What is the most exciting thing happening in your field?

The most exciting thing is that we are gathering an unparalleled amount of information about human cancers with fast advancing genome-scale molecular technologies. These “reference maps” are extremely helpful for devising new therapeutic strategies and guiding clinical trials.


Dr. Piroska Szabó

Dr. Piroska Szabó studies the flow of hereditary information from the parents’ DNA to their offspring, with a focus on the “epigenetic memories” that inform development. Slight alterations to these “memories,” which are manifested as tags that are added to the genetic code, have lasting consequences on health and disease risk that last throughout a person’s lifetime.

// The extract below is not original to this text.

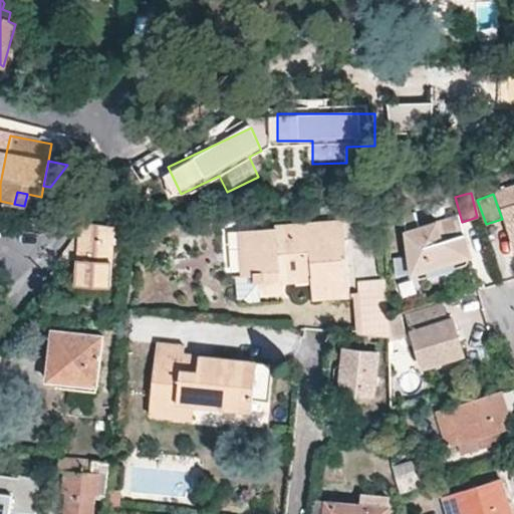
[(513,203),(502,208),(513,244),(513,203)]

What is the most exciting thing happening in your field?
Retroviruses have made a home in our DNA and occupy a large part of our genome. It is becoming clear lately that, despite the dangers they pose, we can’t live without these parasites. They are, indeed, essential to human reproduction. Early embryo development cannot proceed without the expression of viral proteins and early mammalian genes need viral regulatory elements for their activation. To keep them in check, endogenous retroviral expression has to be activated in the early embryo but has to be suppressed soon after activation. Studying the molecular mechanisms of retrovirus regulation is a very exciting research direction these days and our laboratory is currently testing the role of specific molecules in this process.


Dr. Hong Wen
Epigenetic changes impact how the instructions in our DNA are carried out, making them a key player in cancer development, progression and resistance to treatment. Dr. Hong Wen and her team are working to understand how cancer cells, particularly in pediatric cancers, exploit epigenetic processes to activate genes that cause cancer and to silence those that suppress the development of the disease. Ultimately, they hope to translate their findings into improved medications that correct these processes when they go awry, better treating cancers and enhancing the lives of patients.

What is the most exciting thing happening in your field?

The most exciting thing happening in the cancer epigenetics field is the identification of a large number of genetic mutations in genes encoding epigenetic regulators in human cancers by high-throughput gene sequencing. We now know that as few as just one genetic alteration of these regulators can lead to cancer, such as MLL gene translocation in leukemias in children. Although we are still far from a clear understanding of the molecular mechanisms underlying these cancer mutations, I believe that targeting these alterations, along with other therapies, will bring us hope for cancer treatment for the future.


Dr. Ning Wu

Many human diseases, including diabetes, neurodegeneration and cancer, are linked to cellular damage that accrues as we grow older. Dr. Ning Wu aims to find new ways to prevent or slow the onset of such diseases by better understanding how altering one’s diet and, therefore, metabolism may delay the effects of aging.

What is the most exciting thing happening in your field?

Watching the next generation grow up is tremendously exciting. Additionally, scientists from different fields are now realizing the importance of metabolism — both on the cellular level and on the whole organism level — to the disease systems they study.